If I modify my dates
CTE query like this, then it gives me error as window function is not allowed in where clause
.
WITH dates AS (
SELECT (date_trunc('week', getdate() + INTERVAL '1 day')::date - 7 * (row_number() over (order by true) - 1) - INTERVAL '1 day')::date AS week_column,
ROW_NUMBER() OVER () as seqnum
FROM dimensions.customer
WHERE seqnum <= 8;
)
.
Update
Something like this you mean?
WITH dates AS (
SELECT (date_trunc('week', getdate() + INTERVAL '1 day')::date - 7 * (row_number() over (order by true) - 1) - INTERVAL '1 day')::date AS week_column,
ROW_NUMBER() OVER () as seqnum
FROM dimensions.customer
)
SELECT
dates.week_column,
'W' || ceiling(date_part('week', dates.week_column + INTERVAL '1 day')) AS week_number,
COUNT(DISTINCT features.client_id) AS total
FROM dimensions.program features
JOIN dates ON features.last_update <= dates.week_column
WHERE dates.seqnum <= 8
AND features.type = 'capacity'
AND features.status = 'CURRENT'
GROUP BY dates.week_column
ORDER by dates.week_column DESC
Advertisement
Answer
Just move your WHERE clause to the outer SELECT. Seqnum doesn’t exists until the CTE runs but does exist when the result of the CTE is consumed.
UPDATE …
After moving the where clause AndyP got a correlated subquery error coming from a WHERE clause not included in the posted query.
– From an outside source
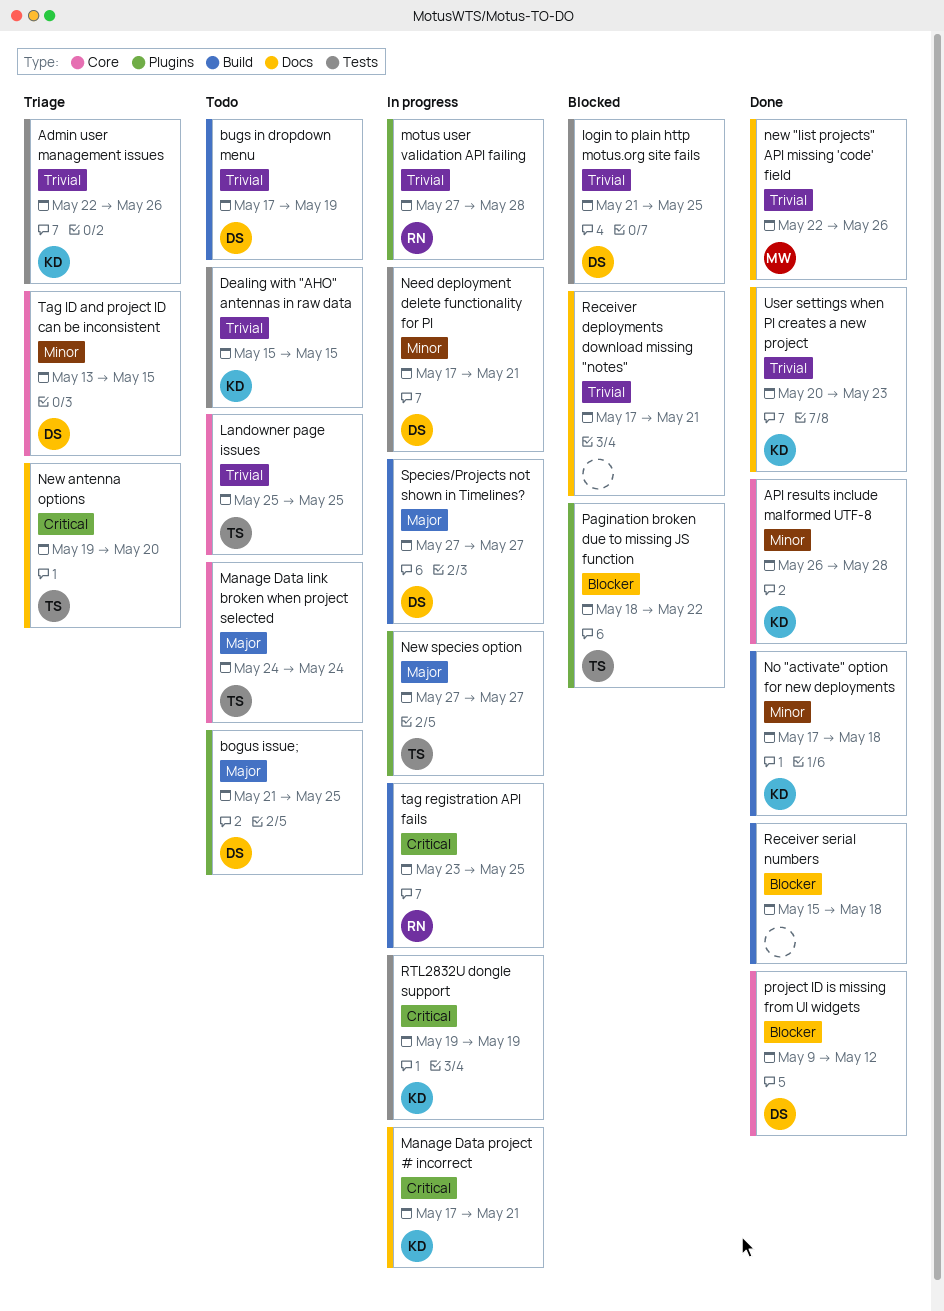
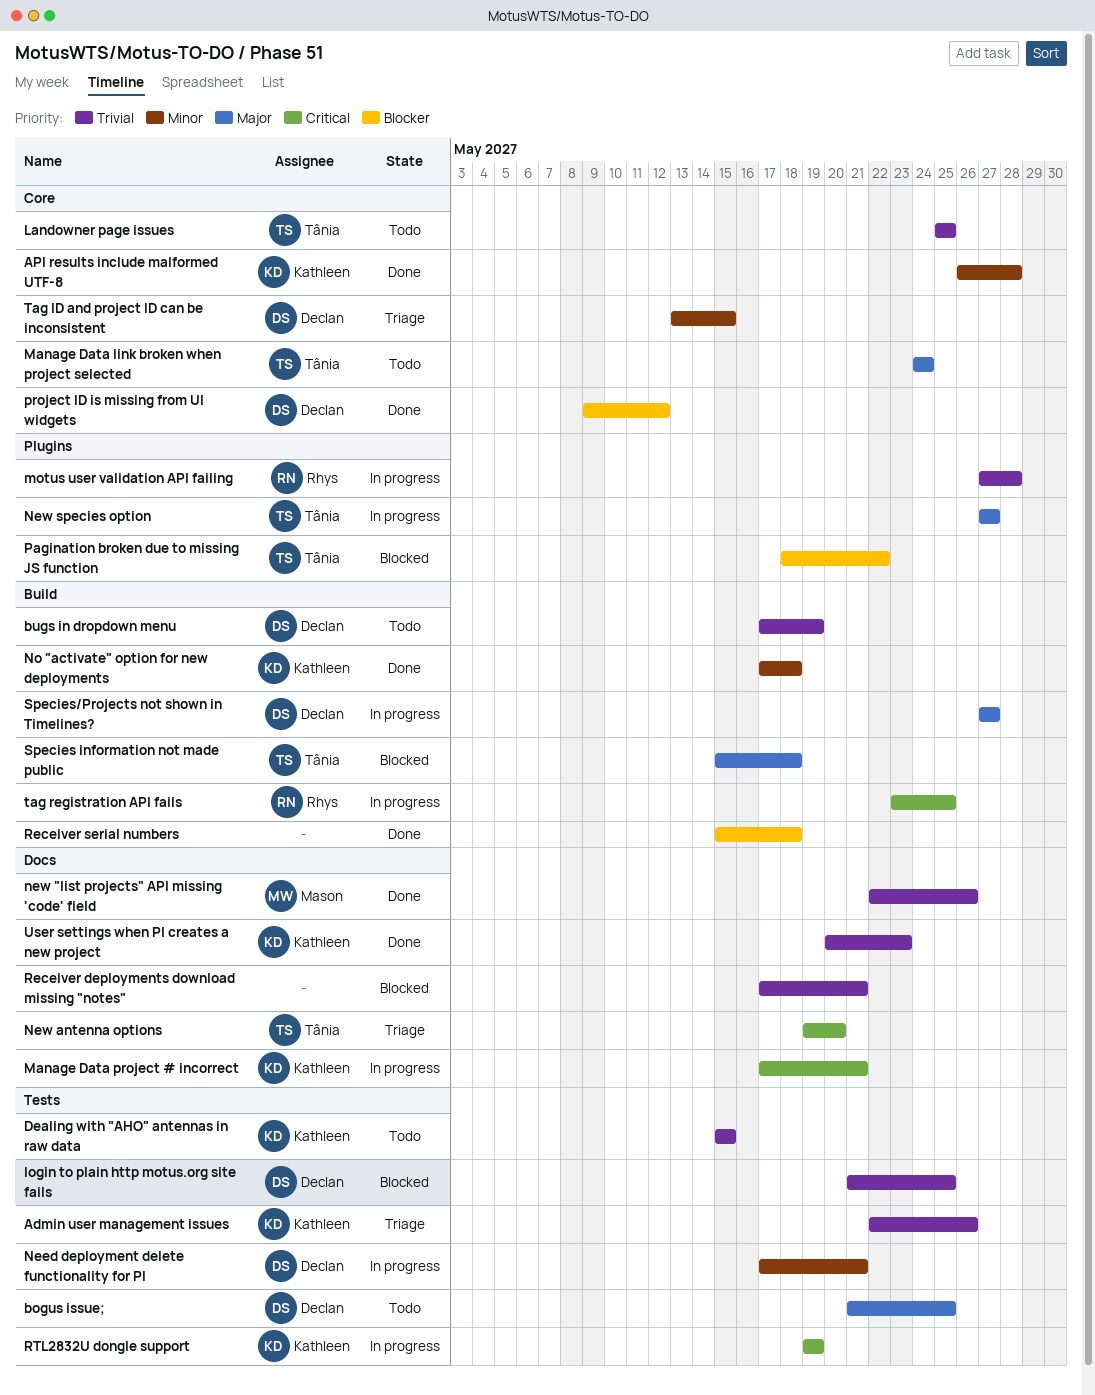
bogus issue;, label: Plugins -> Tests
Species information not made public: none -> present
As shown in this somewhat modified query:
WITH dates AS
(
SELECT (DATE_TRUNC('week',getdate () +INTERVAL '1 day')::DATE- 7*(ROW_NUMBER() OVER (ORDER BY TRUE) - 1) -INTERVAL '1 day')::DATE AS week_of
FROM (SELECT 1 AS X UNION ALL SELECT 1 AS X UNION ALL SELECT 1 AS X UNION ALL SELECT 1 AS X UNION ALL SELECT 1 AS X UNION ALL SELECT 1 AS X UNION ALL SELECT 1 AS X UNION ALL SELECT 1 AS X)
)
SELECT dates.week_of,
'W' || CEILING(DATE_PART('week',dates.week_of +INTERVAL '1 day')) AS week_number,
COUNT(DISTINCT features.id) AS total
FROM dimensions.program features
JOIN dates ON features.last_update <= dates.week_of
WHERE features.version = (SELECT MAX(version)
FROM headers f2
WHERE features.id = f2.id
AND features.type = f2.type
AND f2.last_update <= dates.week_of)
AND features.type = 'type'
AND features.status = 'live'
GROUP BY dates.week_of
ORDER BY dates.week_of DESC;
This was an interesting replacement of a correlated query with a join due to the inequality in the correlated sub query. We thought others might be helped by posting the final solution. This works:
WITH dates AS
(
SELECT (DATE_TRUNC('week',getdate () +INTERVAL '1 day')::DATE- 7*(ROW_NUMBER() OVER (ORDER BY TRUE) - 1) -INTERVAL '1 day')::DATE AS week_of
FROM (SELECT 1 AS X UNION ALL SELECT 1 AS X UNION ALL SELECT 1 AS X UNION ALL SELECT 1 AS X UNION ALL SELECT 1 AS X UNION ALL SELECT 1 AS X UNION ALL SELECT 1 AS X UNION ALL SELECT 1 AS X)
)
SELECT dates.week_of,
'W' || CEILING(DATE_PART('week',dates.week_of +INTERVAL '1 day')) AS week_number,
COUNT(DISTINCT features.carrier_id) AS total
FROM dimensions.program features
JOIN dates ON features.last_update <= dates.week_of
JOIN (SELECT MAX(MAX(version)) OVER(Partition by id, type Order by dates.weeks_of rows unbounded preceding) AS feature_version,
f2.id,
f2.type,
dates.week_of
FROM dimensions.headers f2
JOIN dates ON f2.last_update <= dates.week_of
GROUP BY f2.id,
f2.type,
dates.week_of) f2
ON features.id = f2.id
AND features.type = f2.type
AND f2.week_of = dates.week_of
AND features.version = f2.version
WHERE features.type = 'type'
AND features.status = 'live'
GROUP BY dates.week_of
ORDER BY dates.week_of DESC;
Needing to make a data segment that had all the possible Max(version) for all possible week_of values was the key. Hopefully having both of these queries posted will help other fix correlated subquery errors.